### YOUR INSTRUCTIONS
Recast every line of the records below as a Markdown table with the columns Row and Line, numbering the rows in order. Leave out the blank lines and the pictures.

### RECORDS FOR THIS TASK
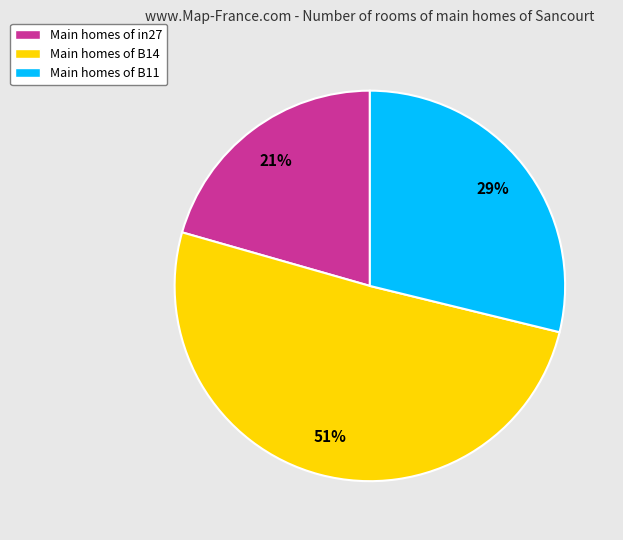

How many slices are in this pie chart?

3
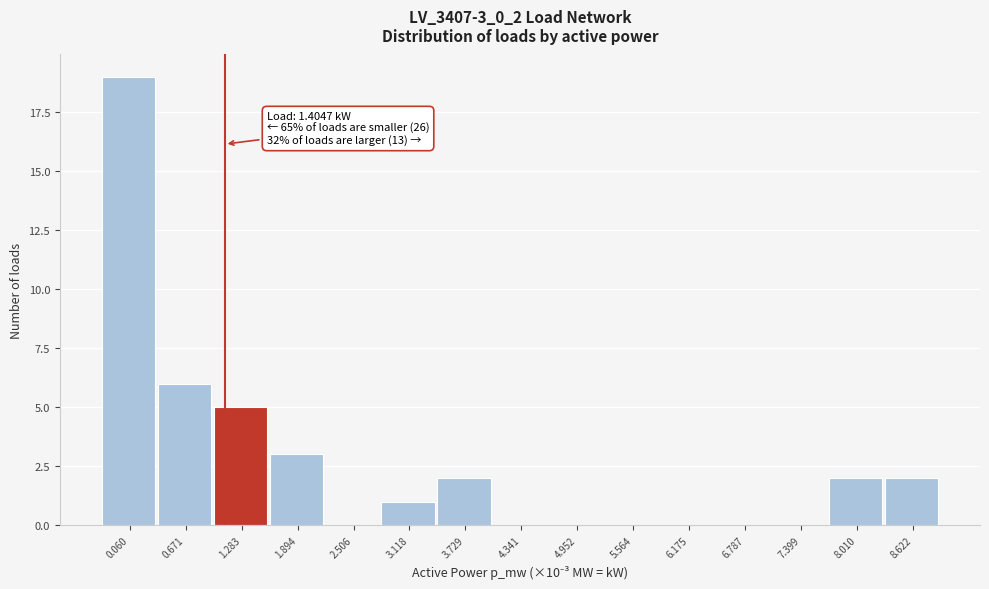

Reading left to right, list all the values displayed in this chart.

0.060=19	0.671=6	1.283=5	1.894=3	2.506=0	3.118=1	3.729=2	4.341=0	4.952=0	5.564=0	6.175=0	6.787=0	7.399=0	8.010=2	8.622=2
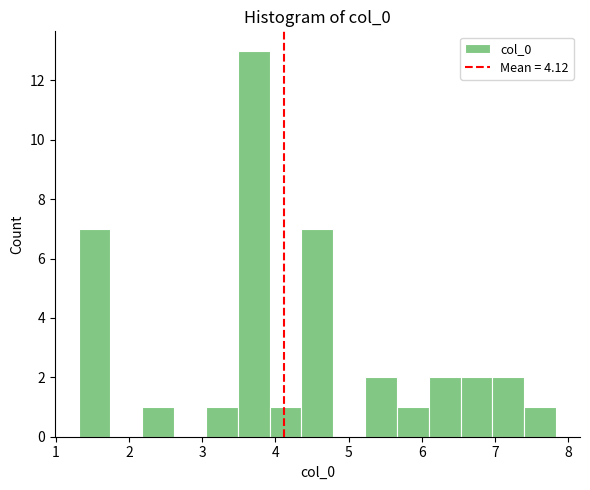

Reading left to right, list every bar in this chart as the range it spans on the x-axis followed by its height. Neither the bar edges nor the heights are printed on the chart, so give them approximately, as read against the axes.

1.3 to 1.7: 7
1.7 to 2.2: 0
2.2 to 2.6: 1
2.6 to 3.1: 0
3.1 to 3.5: 1
3.5 to 3.9: 13
3.9 to 4.4: 1
4.4 to 4.8: 7
4.8 to 5.2: 0
5.2 to 5.7: 2
5.7 to 6.1: 1
6.1 to 6.5: 2
6.5 to 7.0: 2
7.0 to 7.4: 2
7.4 to 7.8: 1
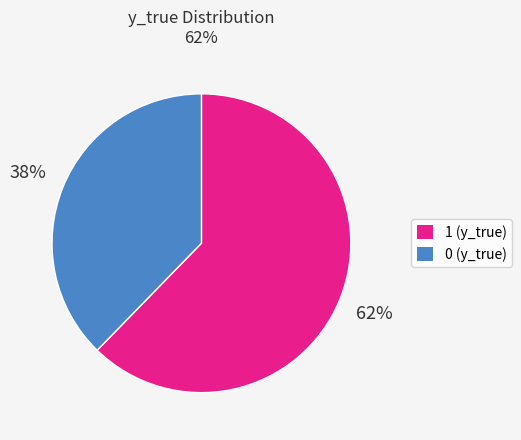

Is it true that 0 is 38% of the pie?

True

### TASK RESULT
| Row | Line |
|---|---|
| 1 | How many slices are in this pie chart? |
| 2 | 3 |
| 3 | Reading left to right, list all the values displayed in this chart. |
| 4 | 0.060=19	0.671=6	1.283=5	1.894=3	2.506=0	3.118=1	3.729=2	4.341=0	4.952=0	5.564=0	6.175=0	6.787=0	7.399=0	8.010=2	8.622=2 |
| 5 | Reading left to right, list every bar in this chart as the range it spans on the x-axis followed by its height. Neither the bar edges nor the heights are printed on the chart, so give them approximately, as read against the axes. |
| 6 | 1.3 to 1.7: 7 |
| 7 | 1.7 to 2.2: 0 |
| 8 | 2.2 to 2.6: 1 |
| 9 | 2.6 to 3.1: 0 |
| 10 | 3.1 to 3.5: 1 |
| 11 | 3.5 to 3.9: 13 |
| 12 | 3.9 to 4.4: 1 |
| 13 | 4.4 to 4.8: 7 |
| 14 | 4.8 to 5.2: 0 |
| 15 | 5.2 to 5.7: 2 |
| 16 | 5.7 to 6.1: 1 |
| 17 | 6.1 to 6.5: 2 |
| 18 | 6.5 to 7.0: 2 |
| 19 | 7.0 to 7.4: 2 |
| 20 | 7.4 to 7.8: 1 |
| 21 | Is it true that 0 is 38% of the pie? |
| 22 | True |